Fromholz was also an actor, a playwright, a producer, and a poet; most notably being named the Poet Laureate of the State of Texas in 2007 by the Texas State Legislature. He was the author of several books, and a respected man of letters, leaving behind an indelible legacy of both chronicling and canonizing the unique experience of being a Texan.

Steve Fromholz started out in music after serving in the Navy in the 1960’s. His first band was called Frummox with Dan McCrimmon, and Fromholz also played with Stephen Stills and Rick Roberts before pursuing a solo career. He once worked with Mike Nesmith of the Monkees and his label Countryside Records.

steve-fromholz-2Fromholz was one of the members of The Folk Music Club—an organization founded on the campus of the University of North Texas in Denton, and included other notable members Ray Wylie Hubbard, Michael Martin Murphy, and co-founder of the Armadillo World Headquarters, Eddie Wilson. Fromholz once served as President of the distinguished club that is given credit for inspiring such Texas music institutions as Austin City Limits and South by Southwest.

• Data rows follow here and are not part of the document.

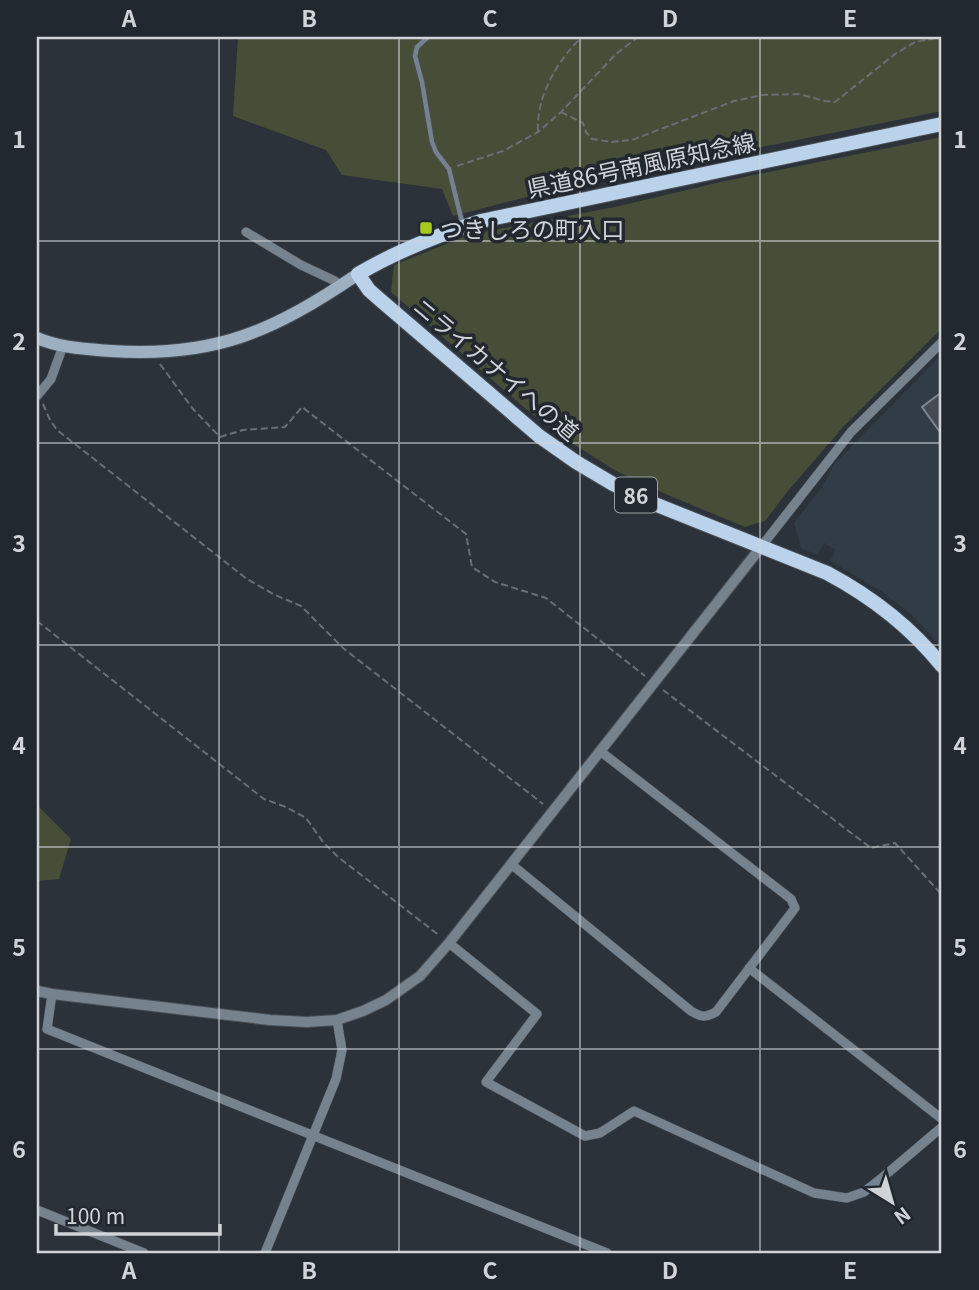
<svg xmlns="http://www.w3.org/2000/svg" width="979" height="1290" font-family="Georgia,'Noto Sans JP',serif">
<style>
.built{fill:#313c47}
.green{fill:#474e38}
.building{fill:#444b52;stroke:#7f868e;stroke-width:2}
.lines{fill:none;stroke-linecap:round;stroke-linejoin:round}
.service-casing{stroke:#4a4f56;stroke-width:6}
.minor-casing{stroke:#4a4f56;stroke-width:10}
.tertiary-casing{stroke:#4a4f56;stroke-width:12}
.secondary-casing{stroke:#4a4f56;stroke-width:14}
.primary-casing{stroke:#4a4f56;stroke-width:16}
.path{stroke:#696f74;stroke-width:2;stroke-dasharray:7 3.5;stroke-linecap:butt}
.service{stroke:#76828e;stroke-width:4.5}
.minor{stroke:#76828e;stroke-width:9}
.tertiary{stroke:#76828e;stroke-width:10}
.secondary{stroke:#9db0c2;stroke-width:12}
.primary{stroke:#bad3eb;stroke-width:14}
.grid{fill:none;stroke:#d0d4d8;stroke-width:2;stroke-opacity:0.55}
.poi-dot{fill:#a7c820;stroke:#22282f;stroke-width:2.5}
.labels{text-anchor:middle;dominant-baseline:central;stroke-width:7;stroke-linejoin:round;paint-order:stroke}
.shield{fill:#22282f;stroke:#9ca0a5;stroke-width:2}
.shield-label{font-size:21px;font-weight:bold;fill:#d0d4d8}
.street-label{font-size:23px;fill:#d0d4d8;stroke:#22282f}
.poi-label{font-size:23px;fill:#d0d4d8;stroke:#22282f;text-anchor:start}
.neatline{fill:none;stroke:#d0d4d8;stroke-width:2.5}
.grid-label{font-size:23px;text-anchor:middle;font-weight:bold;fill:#d0d4d8}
</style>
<rect width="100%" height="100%" fill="#2c3239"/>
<!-- built -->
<path class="built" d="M942 354V648L911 614 881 591 830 561 836 550 824 543 817 555 801 548 794 523 822 487 833 465Z"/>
<!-- green -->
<path class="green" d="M238 37H942V111L573 185 453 216 442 189 342 175 326 150 233 116Z
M942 137V328L843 427 787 492 765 521 745 527 668 495 618 472 570 442 526 409 391 292 394 265 466 236 483 232 615 207 725 181Z
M37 805 71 839 59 879 37 881Z"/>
<!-- building -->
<path class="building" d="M942 392V435L922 407Z"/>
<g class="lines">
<defs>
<path id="service" d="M428 37 417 47 415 56 422 82 432 142 436 152 449 169 463 226"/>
<path id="minor" d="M246 232 301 265 335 281 340 286
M37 396 51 379 63 346
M761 547 851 432 942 342
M511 864 691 1011C701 1017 705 1018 716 1012L792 912 795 908 791 899 600 751
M449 943 537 1014 486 1082 585 1136 600 1133 634 1111 814 1193 847 1198 864 1192 883 1177 942 1127
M749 968 942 1119
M52 994 47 1029 607 1253
M37 1210 144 1253
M265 1253 336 1079 342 1050 337 1020"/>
<path id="tertiary" d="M37 991 52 994 270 1020 307 1022 337 1020 363 1011 386 1000 420 976 449 943 761 547"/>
<path id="secondary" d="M37 338C60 348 86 349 111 351 215 358 274 331 358 274"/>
<path id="primary" d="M942 124 481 221C438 235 397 251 358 274L369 290 378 298 539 436 576 462 613 484 657 505 827 573C872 597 910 626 942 666"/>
</defs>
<!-- service casing -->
<use href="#service" class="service-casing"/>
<!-- minor casing -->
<use href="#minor" class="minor-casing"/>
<!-- tertiary casing -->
<use href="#tertiary" class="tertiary-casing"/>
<!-- secondary casing -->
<use href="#secondary" class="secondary-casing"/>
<!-- primary casing -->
<use href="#primary" class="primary-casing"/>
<!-- path -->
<path class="path" d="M561 112 583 123 586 132 592 139 612 142 632 140 734 101 763 95 798 94 825 101 835 102 895 54 915 42 942 37
M538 131C536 97 558 59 582 37
M457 166 503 151 538 132 561 112 616 54 638 37
M160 364 193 409 220 437 243 430 285 427 302 407 466 534 472 567 495 582 546 598 645 676
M43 404 50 420 57 430 247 579 273 594 301 606 343 648 543 804
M37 621 264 799 286 807 306 818 323 842 338 857 440 936
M663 690 871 848 895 843 942 895"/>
<!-- service -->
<use href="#service" class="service"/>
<!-- minor -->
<use href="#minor" class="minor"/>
<!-- tertiary -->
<use href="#tertiary" class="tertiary"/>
<!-- secondary -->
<use href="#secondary" class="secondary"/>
<!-- primary -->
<use href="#primary" class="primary"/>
</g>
<!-- grid -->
<path class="grid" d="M219 37V1253M399 37V1253M580 37V1253M760 37V1253M37 241H942M37 443H942M37 645H942M37 847H942M37 1049H942"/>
<!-- markers -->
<rect class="poi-dot" x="419" y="221" width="14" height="14" rx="3.5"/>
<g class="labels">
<!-- shield labels -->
<rect class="shield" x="615" y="477.5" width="42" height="35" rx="5"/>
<g class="shield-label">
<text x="636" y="495">86</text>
</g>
<!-- street labels -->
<g class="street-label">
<text transform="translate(641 164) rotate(-12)">県道86号南風原知念線</text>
<text transform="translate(497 368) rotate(40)">ニライカナイへの道</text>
</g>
<!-- poi labels -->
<g class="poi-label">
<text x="440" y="228">つきしろの町入口</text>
</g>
</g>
<!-- border -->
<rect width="979" height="1290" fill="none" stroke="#22282f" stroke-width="77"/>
<!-- north arrow -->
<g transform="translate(892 1202) rotate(143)" stroke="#22282f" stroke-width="5" paint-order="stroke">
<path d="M0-5L12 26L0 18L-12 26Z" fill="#d0d4d8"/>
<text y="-10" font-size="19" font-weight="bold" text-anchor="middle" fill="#d0d4d8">N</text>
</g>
<!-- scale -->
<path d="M56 1224v10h164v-10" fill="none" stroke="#d0d4d8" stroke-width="3.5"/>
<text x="66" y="1224" font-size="21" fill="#d0d4d8" stroke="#22282f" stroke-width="5" paint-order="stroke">100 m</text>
<rect x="38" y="38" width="902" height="1214" class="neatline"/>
<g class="grid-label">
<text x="129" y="27">A</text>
<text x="309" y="27">B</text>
<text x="490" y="27">C</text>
<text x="670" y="27">D</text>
<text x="850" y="27">E</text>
<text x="19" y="148">1</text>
<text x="960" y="148">1</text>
<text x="19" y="350">2</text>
<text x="960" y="350">2</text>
<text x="19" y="552">3</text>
<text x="960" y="552">3</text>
<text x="19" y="754">4</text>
<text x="960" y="754">4</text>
<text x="19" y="956">5</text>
<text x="960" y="956">5</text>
<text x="19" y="1158">6</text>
<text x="960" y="1158">6</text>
<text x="129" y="1279">A</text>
<text x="309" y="1279">B</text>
<text x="490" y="1279">C</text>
<text x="670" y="1279">D</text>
<text x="850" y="1279">E</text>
</g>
</svg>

His hard-to-find, definitive album Here to There is considered a classic of Texas country music, despite it’s out-of-print status. It includes his signature work called “The Texas Trilogy”—a three song opus that went on to define his career. It inspired a book by Craig D. Hillis and Bruce Jordan, and Fromholz penned his own Texas Trilogy book later as well.

Fromholz was heavily featured in Jan Reed’s book on the formation of the Texas music scene, The Improbable Rise of Redneck Rock. He had the best stories, and was blessed with a knack knack for telling them like nobody else.

Steve Fromholz was an entertainer, a historian, a brilliant orator, and most importantly, a proud and noble Texan.